Required work: Count the lines in the data below that contain the string "你可真能装", and reply with only that number.

Data to use:
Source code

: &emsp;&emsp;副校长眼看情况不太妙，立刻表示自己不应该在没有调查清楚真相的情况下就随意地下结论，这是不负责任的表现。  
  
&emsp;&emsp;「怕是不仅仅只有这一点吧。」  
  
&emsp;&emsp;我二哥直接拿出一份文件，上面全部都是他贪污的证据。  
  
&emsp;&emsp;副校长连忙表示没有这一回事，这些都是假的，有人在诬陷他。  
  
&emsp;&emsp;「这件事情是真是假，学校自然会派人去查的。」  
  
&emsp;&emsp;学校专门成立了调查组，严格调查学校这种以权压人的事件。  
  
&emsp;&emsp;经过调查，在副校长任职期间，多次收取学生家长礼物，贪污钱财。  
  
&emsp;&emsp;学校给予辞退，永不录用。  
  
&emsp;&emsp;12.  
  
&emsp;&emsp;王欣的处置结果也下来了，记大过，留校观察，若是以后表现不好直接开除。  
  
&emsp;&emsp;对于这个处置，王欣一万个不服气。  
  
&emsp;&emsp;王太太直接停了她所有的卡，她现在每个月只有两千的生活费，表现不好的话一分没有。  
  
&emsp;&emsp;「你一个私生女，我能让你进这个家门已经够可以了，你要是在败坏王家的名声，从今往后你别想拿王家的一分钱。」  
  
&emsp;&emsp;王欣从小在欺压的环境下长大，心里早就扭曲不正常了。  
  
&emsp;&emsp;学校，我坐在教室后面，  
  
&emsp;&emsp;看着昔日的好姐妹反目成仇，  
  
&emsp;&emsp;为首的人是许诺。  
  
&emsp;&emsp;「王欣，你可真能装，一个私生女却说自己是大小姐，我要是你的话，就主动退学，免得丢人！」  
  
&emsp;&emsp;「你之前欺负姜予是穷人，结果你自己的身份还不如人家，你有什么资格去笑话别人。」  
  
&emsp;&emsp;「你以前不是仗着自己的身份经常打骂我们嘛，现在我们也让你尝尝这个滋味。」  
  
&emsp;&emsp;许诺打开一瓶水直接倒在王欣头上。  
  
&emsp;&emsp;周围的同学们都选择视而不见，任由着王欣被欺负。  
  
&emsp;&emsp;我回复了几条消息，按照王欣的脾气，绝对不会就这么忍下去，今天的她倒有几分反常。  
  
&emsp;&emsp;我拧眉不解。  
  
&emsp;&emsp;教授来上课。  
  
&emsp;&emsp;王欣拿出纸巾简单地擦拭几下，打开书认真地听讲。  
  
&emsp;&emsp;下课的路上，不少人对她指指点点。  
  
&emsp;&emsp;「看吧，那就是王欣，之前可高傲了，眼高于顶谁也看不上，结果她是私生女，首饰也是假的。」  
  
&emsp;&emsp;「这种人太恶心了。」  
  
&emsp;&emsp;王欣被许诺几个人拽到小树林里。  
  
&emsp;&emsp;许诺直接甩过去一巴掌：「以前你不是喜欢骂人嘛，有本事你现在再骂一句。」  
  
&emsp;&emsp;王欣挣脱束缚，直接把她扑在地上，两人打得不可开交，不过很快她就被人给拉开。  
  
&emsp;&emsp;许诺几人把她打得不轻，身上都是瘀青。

Task result: 1